Chaque semaine, de multiples activités sont proposées aux résidents : ateliers de tricot, de musique, de jardinage, de danse, sans compter l’incontournable bingo. « Il est nécessaire pour les résidents de garder une vie sociale, c’est ce qui manque cruellement aujourd’hui dans les institutions traditionnelles », argue Iris Van Slooten. Autre avantage : ces loisirs sont tous proposés en dehors des habitats, pour inciter à sortir et être actif.

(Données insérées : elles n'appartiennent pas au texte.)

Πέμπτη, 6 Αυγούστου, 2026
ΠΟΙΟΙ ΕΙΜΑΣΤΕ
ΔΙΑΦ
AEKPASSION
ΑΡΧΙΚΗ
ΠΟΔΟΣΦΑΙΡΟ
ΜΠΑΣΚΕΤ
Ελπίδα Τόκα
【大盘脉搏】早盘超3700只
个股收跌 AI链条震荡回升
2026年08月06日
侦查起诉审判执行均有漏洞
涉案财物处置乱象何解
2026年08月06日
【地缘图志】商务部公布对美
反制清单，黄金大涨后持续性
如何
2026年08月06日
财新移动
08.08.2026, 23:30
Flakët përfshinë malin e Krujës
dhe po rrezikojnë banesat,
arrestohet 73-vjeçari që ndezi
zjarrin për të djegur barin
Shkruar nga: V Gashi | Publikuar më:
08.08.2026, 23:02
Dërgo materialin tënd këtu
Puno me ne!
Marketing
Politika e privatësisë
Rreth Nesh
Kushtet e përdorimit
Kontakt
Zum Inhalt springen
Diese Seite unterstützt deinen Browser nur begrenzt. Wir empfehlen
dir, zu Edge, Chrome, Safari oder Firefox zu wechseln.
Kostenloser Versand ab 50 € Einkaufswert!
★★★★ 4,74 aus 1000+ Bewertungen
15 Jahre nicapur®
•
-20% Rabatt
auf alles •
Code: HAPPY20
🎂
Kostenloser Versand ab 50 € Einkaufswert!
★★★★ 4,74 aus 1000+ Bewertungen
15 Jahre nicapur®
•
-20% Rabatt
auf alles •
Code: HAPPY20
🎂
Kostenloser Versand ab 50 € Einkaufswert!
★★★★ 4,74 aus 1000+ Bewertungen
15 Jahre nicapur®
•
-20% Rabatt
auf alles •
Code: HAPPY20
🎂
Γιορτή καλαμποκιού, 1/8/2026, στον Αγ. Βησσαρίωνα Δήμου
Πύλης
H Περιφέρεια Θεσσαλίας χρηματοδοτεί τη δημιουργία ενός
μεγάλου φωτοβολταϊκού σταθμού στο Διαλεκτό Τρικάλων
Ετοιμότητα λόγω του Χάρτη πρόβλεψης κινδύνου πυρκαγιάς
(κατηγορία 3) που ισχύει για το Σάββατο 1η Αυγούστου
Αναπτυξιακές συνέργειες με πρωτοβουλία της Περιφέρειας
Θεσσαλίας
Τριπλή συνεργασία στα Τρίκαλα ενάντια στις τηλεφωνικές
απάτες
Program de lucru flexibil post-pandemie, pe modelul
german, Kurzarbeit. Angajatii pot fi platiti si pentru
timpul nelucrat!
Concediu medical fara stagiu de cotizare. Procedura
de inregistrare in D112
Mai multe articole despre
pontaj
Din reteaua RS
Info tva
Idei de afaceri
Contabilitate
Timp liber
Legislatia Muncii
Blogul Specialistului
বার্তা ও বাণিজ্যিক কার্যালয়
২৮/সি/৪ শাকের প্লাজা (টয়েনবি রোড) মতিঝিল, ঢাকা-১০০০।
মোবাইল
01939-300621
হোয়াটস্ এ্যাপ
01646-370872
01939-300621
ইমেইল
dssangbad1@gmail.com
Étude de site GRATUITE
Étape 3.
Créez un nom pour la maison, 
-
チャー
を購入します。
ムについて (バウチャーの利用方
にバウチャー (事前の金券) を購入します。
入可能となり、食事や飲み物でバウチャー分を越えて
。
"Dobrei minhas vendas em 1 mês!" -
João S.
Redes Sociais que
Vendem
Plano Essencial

Grâce à ces activités groupées et à la location de certains espaces à des entreprises, le coût pour vivre à De Hogeweyk ne dépasse pas celui d’une institution traditionnelle. L’accueil de publics de tous niveaux de revenus est par ailleurs assuré grâce à un système de solidarité géré par l’État néerlandais. Chaque résident débourse selon ses moyens de 160 € et 2300 € par mois pour un forfait tout compris : logement, soins, nourriture, etc., hors activités annexes et restaurant, où ils peuvent se rendre avec leurs proches.
Des écoliers du quartier viennent régulièrement participer à des activités avec les résidents du village. « Nous souhaitons ouvrir de plus en plus ce lieu dans une logique d’inclusion sociale », confirme Iris Van Slooten. Entreprises et voisins peuvent aussi accéder au restaurant ou à la salle de spectacle. À terme, les dirigeants souhaiteraient implanter une crèche et des logements privés, dans un objectif de mixité intergénérationnelle. Ils accompagnent également des initiatives similaires en Suisse, en Australie, en Nouvelle-Zélande et en France : un projet identique devrait voir le jour en 2020 à Dax, dans les Landes, pour 120 résidents.
Données en plus
De Hogeweyk compte 169 résidents âgés en moyenne de 85 ans.
Il a été ouvert sous sa forme de « village » en 2009, avec 200 employés et 120 bénévoles
Outre les boutiques, commerces, cafés ou salles, il compte 27 maisonnettes, où habitent six ou sept résidents en moyenne.
L’accueil de publics de tous niveaux de revenus est assuré grâce à un système de solidarité géré par l’État néerlandais. Chaque résident débourse selon ses moyens, via ses retraites, de 160 € à 2300 € par mois pour un forfait tout compris, hors activités annexes et restaurant – dont les recettes augmentent les moyens du projet. L’État reverse au village une somme forfaitaire par personne et par jour. La majorité du budget annuel de fonctionnement, de l’ordre de 17 millions d’euros, est donc couvert par l’administration néerlandaise, qui a soutenu le projet à son lancement. Pour construire ce village d’un coût total de 19 millions d’euros, l’État a financé les intérêts de l'important prêt bancaire, allégé par une aide de 2 millions d’euros provenant du mécénat.